Michael is a financial planner and has a master's degree in financial services.

This lesson will define a rollover IRA, or an individual retirement account. This lesson will also explain the rules associated with a rollover IRA and a sample will be given.

Rollover IRA

Have you ever seen commercials for a rollover IRA? Perhaps you've heard friends or family members talk about moving their traditional 401(k) plan once they retire or stop working for their current employer. A rollover IRA is a transfer of monies from a retirement plan to a traditional IRA or a Roth IRA. The transfer is typically called a rollover, and can either be via a direct rollover or an indirect rollover. These terms will be explored in more detail in this lesson.

The Rules of Rollovers

Have you left your job and wondered what happened to your 401(k) or 403(b)? It's still there. The account value may have changed, but you have options. One of those options is to move your retirement plan to an IRA. For purposes of this lesson, there are two types of IRAs that accept the funds that were in the retirement plan. One is a traditional IRA rollover, the other is a Roth IRA rollover.

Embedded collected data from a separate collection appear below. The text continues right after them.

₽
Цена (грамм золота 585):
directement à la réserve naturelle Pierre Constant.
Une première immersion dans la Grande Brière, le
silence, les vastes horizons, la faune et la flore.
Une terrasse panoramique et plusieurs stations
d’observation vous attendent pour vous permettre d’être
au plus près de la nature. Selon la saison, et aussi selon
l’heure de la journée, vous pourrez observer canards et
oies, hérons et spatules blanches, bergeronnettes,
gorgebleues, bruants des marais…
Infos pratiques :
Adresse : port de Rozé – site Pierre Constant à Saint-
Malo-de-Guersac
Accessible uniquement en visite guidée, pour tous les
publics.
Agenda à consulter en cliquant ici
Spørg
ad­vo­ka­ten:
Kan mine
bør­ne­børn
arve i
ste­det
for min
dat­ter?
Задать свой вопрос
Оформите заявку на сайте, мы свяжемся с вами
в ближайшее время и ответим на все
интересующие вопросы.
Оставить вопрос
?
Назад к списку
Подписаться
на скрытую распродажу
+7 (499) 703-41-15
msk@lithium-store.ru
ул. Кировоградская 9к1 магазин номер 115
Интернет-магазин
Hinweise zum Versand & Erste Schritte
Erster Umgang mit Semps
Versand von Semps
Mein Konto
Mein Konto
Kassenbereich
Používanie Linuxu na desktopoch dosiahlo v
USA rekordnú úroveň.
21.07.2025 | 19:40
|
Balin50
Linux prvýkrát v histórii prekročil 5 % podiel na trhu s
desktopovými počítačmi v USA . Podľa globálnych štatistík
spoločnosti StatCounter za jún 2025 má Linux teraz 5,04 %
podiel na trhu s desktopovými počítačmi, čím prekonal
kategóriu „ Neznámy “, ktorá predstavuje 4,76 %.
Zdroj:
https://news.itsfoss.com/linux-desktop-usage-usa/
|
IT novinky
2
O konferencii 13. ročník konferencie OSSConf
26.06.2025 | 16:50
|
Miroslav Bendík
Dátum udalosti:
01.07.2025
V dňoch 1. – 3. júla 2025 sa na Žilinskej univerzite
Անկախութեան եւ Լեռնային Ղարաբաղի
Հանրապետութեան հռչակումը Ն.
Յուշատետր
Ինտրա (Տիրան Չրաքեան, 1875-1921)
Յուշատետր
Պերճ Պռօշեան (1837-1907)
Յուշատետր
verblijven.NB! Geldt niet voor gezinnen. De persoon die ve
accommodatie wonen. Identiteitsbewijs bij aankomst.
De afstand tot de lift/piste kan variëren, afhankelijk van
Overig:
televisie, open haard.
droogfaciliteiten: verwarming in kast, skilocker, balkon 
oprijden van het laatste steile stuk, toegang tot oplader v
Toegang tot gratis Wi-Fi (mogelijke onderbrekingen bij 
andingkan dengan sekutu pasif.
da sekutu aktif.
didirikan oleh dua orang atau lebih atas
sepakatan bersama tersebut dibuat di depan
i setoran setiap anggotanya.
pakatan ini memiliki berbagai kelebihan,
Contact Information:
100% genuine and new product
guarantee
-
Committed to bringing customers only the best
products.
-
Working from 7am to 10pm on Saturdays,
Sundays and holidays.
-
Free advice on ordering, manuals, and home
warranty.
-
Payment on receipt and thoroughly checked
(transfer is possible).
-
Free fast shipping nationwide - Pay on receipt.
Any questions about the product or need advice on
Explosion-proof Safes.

Traditional 401(k) and 403(b) plans are similar to a traditional IRA in that the employee has not yet paid income taxes on the contribution. Upon distribution, however, income taxes will be owed. Employees typically choose to move traditional 401(k) and 403(b) plans to rollover traditional IRAs. This maintains the tax status.

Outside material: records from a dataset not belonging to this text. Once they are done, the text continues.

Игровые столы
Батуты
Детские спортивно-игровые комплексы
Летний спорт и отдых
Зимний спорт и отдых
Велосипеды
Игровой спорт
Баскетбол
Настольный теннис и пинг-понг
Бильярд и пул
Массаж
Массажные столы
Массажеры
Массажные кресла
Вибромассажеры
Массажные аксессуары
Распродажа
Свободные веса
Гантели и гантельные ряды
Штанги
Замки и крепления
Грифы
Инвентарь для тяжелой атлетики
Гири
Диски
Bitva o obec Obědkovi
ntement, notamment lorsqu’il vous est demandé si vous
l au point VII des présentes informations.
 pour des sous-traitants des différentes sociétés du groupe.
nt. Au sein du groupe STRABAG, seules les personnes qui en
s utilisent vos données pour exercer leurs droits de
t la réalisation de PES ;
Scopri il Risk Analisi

A Roth 401(k), however, is similar to a Roth IRA in that the employee has already paid income taxes on the contribution. Upon distribution, if certain guidelines are met, the distribution can be completed tax-free. Employees with Roth 401(k) plans can choose to move their assets to a rollover Roth IRA. Again, this maintains the tax status.

Traditional 401(k) and 403(b) rollovers to Roth IRAs may be permissible, but the amount moved or converted from the traditional to the Roth will be taxable in the tax year of the conversion. Now that you understand the differences in a traditional IRA rollover and a Roth IRA rollover, how do you actually complete the transaction?

As mentioned, there are two types of rollovers: direct and indirect. A direct rollover is when the delivering or existing custodian of the money writes the check directly to the new custodian. When this is done, there is no mandatory tax withholding, as the tax status of the assets is maintained.

An indirect rollover is when the delivering or existing custodian writes the check directly to the individual, who subsequently deposits the check in the account with the new custodian. When this is done, there is a mandatory 20% federal tax withholding, and state tax withholding if required by the state of residence. If the indirect rollover is completed within 60 days, the individual must deposit the entire distribution, including the federal tax withholding, to maintain the tax status. If not done within 60 days, the rollover cannot be completed. It's extremely imperative to deposit the check to the account with the new custodian within 60 days, as IRS guidelines are strict. IRS guidelines state that you cannot make more than one rollover from the same IRA within a one-year period.